Velcicky Juraj, Ngo Estelle, Bauer Matthias R, Meyer Arndt, Schlapbach Achim, Racine Sophie, Orain David, Pflieger Daniel, Teixeira-Fouchard Sylvie, Dubois Celine, Goetz Alban, Steiner Roland, Palmieri Marco, Bussenault Alex, Stringer Rowan, Larger Patrice, Riek Simone, Schmutz Patrick, Lehmann Sylvie, Scheufler Clemens, Rondeau Jean-Michel, Burkhart Christoph, Knoepfel Thomas, Gommermann Nina
Novartis Biomedical Research, Novartis Campus, 4056, Basel, Switzerland.
ChemMedChem. 2025 Apr 1;20(7):e202400851. doi: 10.1002/cmdc.202400851. Epub 2025 Jan 12.
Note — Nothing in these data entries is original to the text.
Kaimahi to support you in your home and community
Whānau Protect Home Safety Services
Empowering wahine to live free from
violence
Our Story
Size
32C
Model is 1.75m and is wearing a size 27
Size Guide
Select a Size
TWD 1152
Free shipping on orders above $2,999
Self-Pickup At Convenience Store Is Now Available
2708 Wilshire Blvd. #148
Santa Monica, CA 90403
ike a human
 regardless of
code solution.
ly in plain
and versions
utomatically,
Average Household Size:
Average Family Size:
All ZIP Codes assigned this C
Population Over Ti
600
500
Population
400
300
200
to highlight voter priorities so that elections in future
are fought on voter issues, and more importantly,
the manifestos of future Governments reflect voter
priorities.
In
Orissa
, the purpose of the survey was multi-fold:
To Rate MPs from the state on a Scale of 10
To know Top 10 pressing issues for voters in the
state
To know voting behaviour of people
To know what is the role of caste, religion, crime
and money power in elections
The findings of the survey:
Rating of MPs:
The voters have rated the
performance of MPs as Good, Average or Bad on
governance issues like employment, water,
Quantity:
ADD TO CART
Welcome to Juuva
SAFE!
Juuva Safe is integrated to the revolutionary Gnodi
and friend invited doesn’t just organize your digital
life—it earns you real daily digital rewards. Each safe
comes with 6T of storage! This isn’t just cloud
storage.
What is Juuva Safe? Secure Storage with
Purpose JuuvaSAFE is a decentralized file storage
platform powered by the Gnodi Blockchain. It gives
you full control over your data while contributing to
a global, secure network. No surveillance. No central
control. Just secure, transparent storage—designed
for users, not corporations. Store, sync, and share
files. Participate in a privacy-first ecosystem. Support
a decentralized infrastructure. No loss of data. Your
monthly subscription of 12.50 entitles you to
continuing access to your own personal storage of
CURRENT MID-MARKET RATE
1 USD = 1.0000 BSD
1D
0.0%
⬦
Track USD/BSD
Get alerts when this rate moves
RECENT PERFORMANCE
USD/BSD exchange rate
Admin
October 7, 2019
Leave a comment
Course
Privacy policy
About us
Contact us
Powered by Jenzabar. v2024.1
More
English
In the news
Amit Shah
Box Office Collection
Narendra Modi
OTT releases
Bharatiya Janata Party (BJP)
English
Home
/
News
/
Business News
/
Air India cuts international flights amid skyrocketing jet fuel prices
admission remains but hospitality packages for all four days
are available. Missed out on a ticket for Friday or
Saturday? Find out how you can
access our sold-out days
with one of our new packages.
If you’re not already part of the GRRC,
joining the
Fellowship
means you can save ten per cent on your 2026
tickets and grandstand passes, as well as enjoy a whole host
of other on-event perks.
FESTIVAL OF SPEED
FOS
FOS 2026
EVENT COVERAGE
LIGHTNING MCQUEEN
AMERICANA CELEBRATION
The pro-inflammatory cytokine interleukin-17A (IL-17) plays an important role in the body's defense against bacterial and fungal infections. However, overexpression of IL-17 has been associated with several diseases, including rheumatoid arthritis, asthma, psoriasis, and even cancer. The role of IL-17 in psoriasis has been confirmed by clinical use of IL-17 antibodies, e. g. secukinumab (Cosentyx). Ongoing research is focused on discovering low molecular weight IL-17 inhibitors. In this publication, we present thiazole-based IL-17 inhibitors discovered through a scaffold-morphing strategy. This strategy involved ring-opening of a known scaffold and utilization of a chalcogen interaction between thiazole-sulfur and central amide-oxygen to maintain the coplanar conformation found in the parent compound. The new scaffold enabled the generation of highly potent compounds with good overall profile. The optimized compounds 11 and 15 demonstrated good exposure in rats after oral dosing. Importantly, compound 11 exhibited no adverse effects in a rat tolerability study after a four-day administration of up to 300 mg/kg/day.